Sept. 30, 2024
After developing and testing the Physical Chemistry Experiment Tool (PCET) internally, we released the tool to students from the School of Life Sciences who were actively engaged in physical chemistry experiments. The tool provided a user-friendly way for students to process their experimental data, and it received positive feedback for its simplicity and effectiveness. In addition to the PCET, we offered several sample datasets for the scRNA-seq workflow. These datasets were designed to give students, particularly those who hadn't previously encountered sequencing, the opportunity to explore and experience the data analysis workflow in a hands-on manner.
Sept. 21, 2024
The next stage of our project involved the original development of a Physical Chemistry Experiment Tool (PCET) tailored for students from the School of Life Sciences. Alongside this, we focused on optimizing the frontend design of the community section, aiming for a more user-friendly and visually appealing interface. To enhance the resource offerings on the platform, we gathered course materials related to CS and BIO from within the university. Additionally, we shared video recordings of lectures provided by our advisor during the learning phase, along with research materials compiled by the biology team over the course of the project cycle. This step allowed us to offer a broader range of resources and foster collaboration among users from different fields.
Sept. 1, 2024
Our next step was conducting the first round of testing and iteration within the team. All members participated in testing the website, identifying bugs encountered during usage, and assessing the potential challenges that arise when multiple users access the site simultaneously. We gathered feedback from everyone and initiated our first round of optimizations. This included addressing differences in performance across various browsers, fixing bugs that occurred during the execution of different features, and handling more diverse user behaviors to improve overall functionality.
Aug. 15, 2024
After gaining a deeper understanding of model architectures, the backend team focused on replicating code and conducting training and validation on the UNeXt model. Building on this foundation, we also explored and grasped the workings of SAM (Segment Anything Model) for image segmentation. We encapsulated the model into a more modular form and collaborated closely with the frontend team to transform it into a user-friendly tool, making it accessible and practical for end-users.
June 30, 2024
In the following phase, the frontend team began working on implementing key features for the platform, including sections like forum, course resources sharing, and teaching, to enrich the community experience. Additionally, a feedback system was introduced to collect user insights, which would help us optimize the platform further. During this period, communication between the frontend and backend teams intensified. With a clearer understanding of the models' functionality, we started designing frontend interfaces for scRNA-seq workflows and image segmentation tools, integrating these advanced features into the platform.
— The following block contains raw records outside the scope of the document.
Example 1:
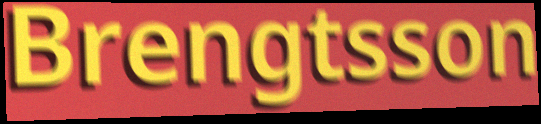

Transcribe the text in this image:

Brengtsson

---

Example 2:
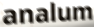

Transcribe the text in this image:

analum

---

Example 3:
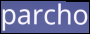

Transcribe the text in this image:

parcho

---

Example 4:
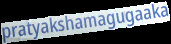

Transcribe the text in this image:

pratyakshamagugaaka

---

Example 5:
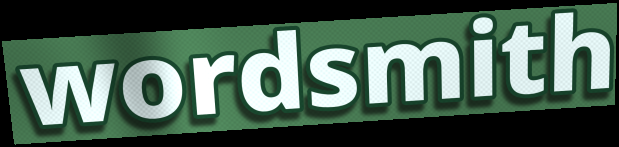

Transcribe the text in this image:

wordsmith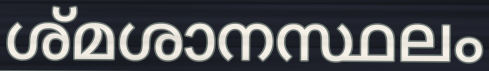
ശ്മശാനസ്ഥലം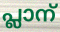
പ്ലാന്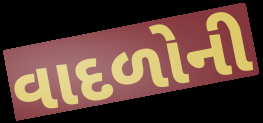
વાદળોની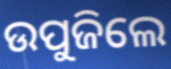
ଉପୁଜିଲେ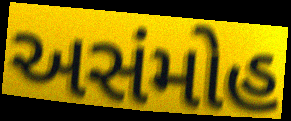
અસંમોહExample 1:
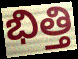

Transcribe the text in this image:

భిత్తి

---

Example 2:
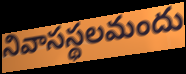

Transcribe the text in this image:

నివాసస్థలమందు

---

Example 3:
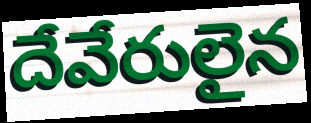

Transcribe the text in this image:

దేవేరులైన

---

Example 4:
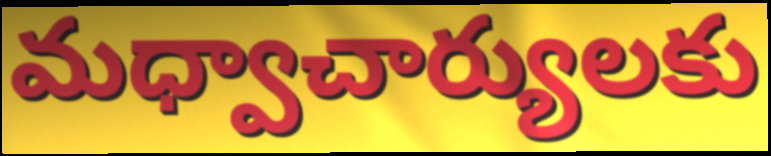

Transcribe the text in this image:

మధ్వాచార్యులకు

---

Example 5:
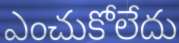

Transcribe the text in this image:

ఎంచుకోలేదు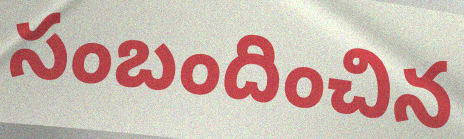
సంబందించిన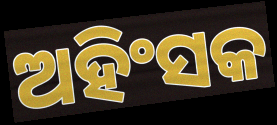
ଅହିଂସକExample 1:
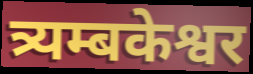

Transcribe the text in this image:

त्र्यम्बकेश्वर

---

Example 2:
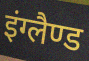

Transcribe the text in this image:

इंग्लैण्ड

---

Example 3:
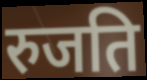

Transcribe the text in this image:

रुजति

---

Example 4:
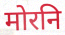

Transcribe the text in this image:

This collaborative effort significantly contributed to the overall progress and functionality of the system.
May 24, 2024
Following our initial study of Django, we shifted our focus to hands-on server usage. We explored the Linux environment and learned how to use essential tools like Nginx for serving web traffic and Gunicorn for running our Django applications in production. The primary objective during this phase was to deploy the login and registration functionality we had developed locally onto a live server. This process taught us how to manage web traffic, handle server requests, and maintain a stable deployment environment. The excitement peaked when we were able to search for our website online and access it through a browser—an important milestone in our project development journey!
May 20, 2024
In the first three months of the spring semester, our backend team has been deeply engaged in studying deep learning techniques and the mathematical concepts that underpin them. We concentrated on understanding the fundamentals of PyTorch and explored model architectures like Transformer and UNet, which are essential for our project. During this period, we primarily focused on learning by reproducing key experiments from academic papers, which allowed us to gain a deeper understanding of the theory and application of these models. This groundwork has strengthened our ability to implement advanced models and is a critical step toward building innovative solutions in our project. As we move forward, we plan to start integrating these models into our system for practical applications.
May 1, 2024
In the first month of the spring semester, we focused on learning the Django framework and MySQL database operations. We learned how to use these tools to build a local website. Each student was tasked with developing a simple project using Django—some created a lottery feature, others developed a forum, and some implemented login and registration functionalities, among other projects.
Feb. 22, 2024
During the winter break, we focused on learning the fundamentals of frontend development, including HTML, CSS, and JavaScript. Each student completed a personal homepage as the final project for this phase. Throughout the process, we gained valuable skills and knowledge in web development.